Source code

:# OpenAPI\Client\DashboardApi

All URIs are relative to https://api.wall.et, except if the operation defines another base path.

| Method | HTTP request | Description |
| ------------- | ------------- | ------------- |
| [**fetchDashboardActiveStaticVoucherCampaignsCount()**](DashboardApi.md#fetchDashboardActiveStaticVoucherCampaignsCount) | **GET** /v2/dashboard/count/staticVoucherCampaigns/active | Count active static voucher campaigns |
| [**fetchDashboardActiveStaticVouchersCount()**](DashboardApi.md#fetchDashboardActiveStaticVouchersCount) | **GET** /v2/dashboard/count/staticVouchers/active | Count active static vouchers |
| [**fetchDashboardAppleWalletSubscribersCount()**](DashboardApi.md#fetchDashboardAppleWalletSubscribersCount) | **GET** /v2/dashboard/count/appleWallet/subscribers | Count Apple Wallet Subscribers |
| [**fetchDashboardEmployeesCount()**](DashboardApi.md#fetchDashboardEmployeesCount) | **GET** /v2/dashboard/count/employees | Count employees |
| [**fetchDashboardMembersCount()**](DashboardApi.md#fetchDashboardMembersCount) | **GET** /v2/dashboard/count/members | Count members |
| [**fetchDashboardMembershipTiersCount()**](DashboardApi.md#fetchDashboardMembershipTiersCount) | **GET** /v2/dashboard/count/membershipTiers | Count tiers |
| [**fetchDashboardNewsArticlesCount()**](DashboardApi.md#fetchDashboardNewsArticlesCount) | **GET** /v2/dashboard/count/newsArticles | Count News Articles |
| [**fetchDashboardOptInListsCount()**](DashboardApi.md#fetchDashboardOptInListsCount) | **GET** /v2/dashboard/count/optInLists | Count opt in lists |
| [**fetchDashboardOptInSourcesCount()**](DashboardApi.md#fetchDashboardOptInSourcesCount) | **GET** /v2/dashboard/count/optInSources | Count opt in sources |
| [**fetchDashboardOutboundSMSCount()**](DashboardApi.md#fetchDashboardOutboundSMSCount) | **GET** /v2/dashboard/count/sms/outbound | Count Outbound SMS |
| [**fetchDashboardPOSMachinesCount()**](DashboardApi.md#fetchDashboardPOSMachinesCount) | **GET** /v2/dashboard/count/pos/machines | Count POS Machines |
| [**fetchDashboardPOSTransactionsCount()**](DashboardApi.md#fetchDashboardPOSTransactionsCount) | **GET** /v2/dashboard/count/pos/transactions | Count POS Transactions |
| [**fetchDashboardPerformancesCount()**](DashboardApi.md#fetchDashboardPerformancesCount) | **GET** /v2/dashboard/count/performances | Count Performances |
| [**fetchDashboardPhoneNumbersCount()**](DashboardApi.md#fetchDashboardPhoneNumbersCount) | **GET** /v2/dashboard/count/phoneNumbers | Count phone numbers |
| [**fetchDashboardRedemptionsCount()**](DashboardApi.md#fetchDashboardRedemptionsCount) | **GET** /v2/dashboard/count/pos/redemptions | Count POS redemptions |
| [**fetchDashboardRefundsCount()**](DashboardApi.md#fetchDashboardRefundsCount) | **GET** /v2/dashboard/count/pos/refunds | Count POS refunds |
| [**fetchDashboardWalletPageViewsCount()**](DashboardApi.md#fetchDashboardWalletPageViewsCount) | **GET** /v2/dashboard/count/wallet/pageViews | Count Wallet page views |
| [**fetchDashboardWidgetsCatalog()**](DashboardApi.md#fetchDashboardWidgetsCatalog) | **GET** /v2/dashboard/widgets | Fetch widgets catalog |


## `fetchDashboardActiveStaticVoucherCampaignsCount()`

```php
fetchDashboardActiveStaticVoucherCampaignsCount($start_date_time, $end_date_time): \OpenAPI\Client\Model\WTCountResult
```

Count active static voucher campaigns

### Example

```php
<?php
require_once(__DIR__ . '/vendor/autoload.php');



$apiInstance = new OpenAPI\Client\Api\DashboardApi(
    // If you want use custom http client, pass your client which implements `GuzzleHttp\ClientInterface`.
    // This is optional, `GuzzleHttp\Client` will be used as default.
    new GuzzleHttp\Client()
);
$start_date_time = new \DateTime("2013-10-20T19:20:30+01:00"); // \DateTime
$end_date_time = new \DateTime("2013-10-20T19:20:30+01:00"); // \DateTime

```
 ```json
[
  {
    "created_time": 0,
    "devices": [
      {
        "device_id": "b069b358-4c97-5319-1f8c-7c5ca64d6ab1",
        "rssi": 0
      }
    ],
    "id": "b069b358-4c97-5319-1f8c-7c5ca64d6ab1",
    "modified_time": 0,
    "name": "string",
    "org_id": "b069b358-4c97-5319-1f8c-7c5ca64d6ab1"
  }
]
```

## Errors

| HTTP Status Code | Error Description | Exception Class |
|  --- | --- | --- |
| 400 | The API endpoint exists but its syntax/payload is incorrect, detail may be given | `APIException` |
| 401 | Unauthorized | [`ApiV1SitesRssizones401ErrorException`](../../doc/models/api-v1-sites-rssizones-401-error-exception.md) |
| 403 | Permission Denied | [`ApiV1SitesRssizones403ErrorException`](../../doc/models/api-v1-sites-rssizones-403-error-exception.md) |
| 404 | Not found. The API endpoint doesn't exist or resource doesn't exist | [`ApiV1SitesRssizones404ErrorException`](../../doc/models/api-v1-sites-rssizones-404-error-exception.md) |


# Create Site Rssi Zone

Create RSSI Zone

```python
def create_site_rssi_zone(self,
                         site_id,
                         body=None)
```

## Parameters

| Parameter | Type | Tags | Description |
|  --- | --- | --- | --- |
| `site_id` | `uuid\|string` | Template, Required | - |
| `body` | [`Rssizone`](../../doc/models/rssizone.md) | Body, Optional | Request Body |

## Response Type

Task: Set down each entry exactly as it appears above.

Expected answer:
Source code

:# OpenAPI\Client\DashboardApi

All URIs are relative to https://api.wall.et, except if the operation defines another base path.

| Method | HTTP request | Description |
| ------------- | ------------- | ------------- |
| [**fetchDashboardActiveStaticVoucherCampaignsCount()**](DashboardApi.md#fetchDashboardActiveStaticVoucherCampaignsCount) | **GET** /v2/dashboard/count/staticVoucherCampaigns/active | Count active static voucher campaigns |
| [**fetchDashboardActiveStaticVouchersCount()**](DashboardApi.md#fetchDashboardActiveStaticVouchersCount) | **GET** /v2/dashboard/count/staticVouchers/active | Count active static vouchers |
| [**fetchDashboardAppleWalletSubscribersCount()**](DashboardApi.md#fetchDashboardAppleWalletSubscribersCount) | **GET** /v2/dashboard/count/appleWallet/subscribers | Count Apple Wallet Subscribers |
| [**fetchDashboardEmployeesCount()**](DashboardApi.md#fetchDashboardEmployeesCount) | **GET** /v2/dashboard/count/employees | Count employees |
| [**fetchDashboardMembersCount()**](DashboardApi.md#fetchDashboardMembersCount) | **GET** /v2/dashboard/count/members | Count members |
| [**fetchDashboardMembershipTiersCount()**](DashboardApi.md#fetchDashboardMembershipTiersCount) | **GET** /v2/dashboard/count/membershipTiers | Count tiers |
| [**fetchDashboardNewsArticlesCount()**](DashboardApi.md#fetchDashboardNewsArticlesCount) | **GET** /v2/dashboard/count/newsArticles | Count News Articles |
| [**fetchDashboardOptInListsCount()**](DashboardApi.md#fetchDashboardOptInListsCount) | **GET** /v2/dashboard/count/optInLists | Count opt in lists |
| [**fetchDashboardOptInSourcesCount()**](DashboardApi.md#fetchDashboardOptInSourcesCount) | **GET** /v2/dashboard/count/optInSources | Count opt in sources |
| [**fetchDashboardOutboundSMSCount()**](DashboardApi.md#fetchDashboardOutboundSMSCount) | **GET** /v2/dashboard/count/sms/outbound | Count Outbound SMS |
| [**fetchDashboardPOSMachinesCount()**](DashboardApi.md#fetchDashboardPOSMachinesCount) | **GET** /v2/dashboard/count/pos/machines | Count POS Machines |
| [**fetchDashboardPOSTransactionsCount()**](DashboardApi.md#fetchDashboardPOSTransactionsCount) | **GET** /v2/dashboard/count/pos/transactions | Count POS Transactions |
| [**fetchDashboardPerformancesCount()**](DashboardApi.md#fetchDashboardPerformancesCount) | **GET** /v2/dashboard/count/performances | Count Performances |
| [**fetchDashboardPhoneNumbersCount()**](DashboardApi.md#fetchDashboardPhoneNumbersCount) | **GET** /v2/dashboard/count/phoneNumbers | Count phone numbers |
| [**fetchDashboardRedemptionsCount()**](DashboardApi.md#fetchDashboardRedemptionsCount) | **GET** /v2/dashboard/count/pos/redemptions | Count POS redemptions |
| [**fetchDashboardRefundsCount()**](DashboardApi.md#fetchDashboardRefundsCount) | **GET** /v2/dashboard/count/pos/refunds | Count POS refunds |
| [**fetchDashboardWalletPageViewsCount()**](DashboardApi.md#fetchDashboardWalletPageViewsCount) | **GET** /v2/dashboard/count/wallet/pageViews | Count Wallet page views |
| [**fetchDashboardWidgetsCatalog()**](DashboardApi.md#fetchDashboardWidgetsCatalog) | **GET** /v2/dashboard/widgets | Fetch widgets catalog |


## `fetchDashboardActiveStaticVoucherCampaignsCount()`

```php
fetchDashboardActiveStaticVoucherCampaignsCount($start_date_time, $end_date_time): \OpenAPI\Client\Model\WTCountResult
```

Count active static voucher campaigns

### Example

```php
<?php
require_once(__DIR__ . '/vendor/autoload.php');



$apiInstance = new OpenAPI\Client\Api\DashboardApi(
    // If you want use custom http client, pass your client which implements `GuzzleHttp\ClientInterface`.
    // This is optional, `GuzzleHttp\Client` will be used as default.
    new GuzzleHttp\Client()
);
$start_date_time = new \DateTime("2013-10-20T19:20:30+01:00"); // \DateTime
$end_date_time = new \DateTime("2013-10-20T19:20:30+01:00"); // \DateTime

```
 ```json
[
  {
    "created_time": 0,
    "devices": [
      {
        "device_id": "b069b358-4c97-5319-1f8c-7c5ca64d6ab1",
        "rssi": 0
      }
    ],
    "id": "b069b358-4c97-5319-1f8c-7c5ca64d6ab1",
    "modified_time": 0,
    "name": "string",
    "org_id": "b069b358-4c97-5319-1f8c-7c5ca64d6ab1"
  }
]
```

## Errors

| HTTP Status Code | Error Description | Exception Class |
|  --- | --- | --- |
| 400 | The API endpoint exists but its syntax/payload is incorrect, detail may be given | `APIException` |
| 401 | Unauthorized | [`ApiV1SitesRssizones401ErrorException`](../../doc/models/api-v1-sites-rssizones-401-error-exception.md) |
| 403 | Permission Denied | [`ApiV1SitesRssizones403ErrorException`](../../doc/models/api-v1-sites-rssizones-403-error-exception.md) |
| 404 | Not found. The API endpoint doesn't exist or resource doesn't exist | [`ApiV1SitesRssizones404ErrorException`](../../doc/models/api-v1-sites-rssizones-404-error-exception.md) |


# Create Site Rssi Zone

Create RSSI Zone

```python
def create_site_rssi_zone(self,
                         site_id,
                         body=None)
```

## Parameters

| Parameter | Type | Tags | Description |
|  --- | --- | --- | --- |
| `site_id` | `uuid\|string` | Template, Required | - |
| `body` | [`Rssizone`](../../doc/models/rssizone.md) | Body, Optional | Request Body |

## Response Type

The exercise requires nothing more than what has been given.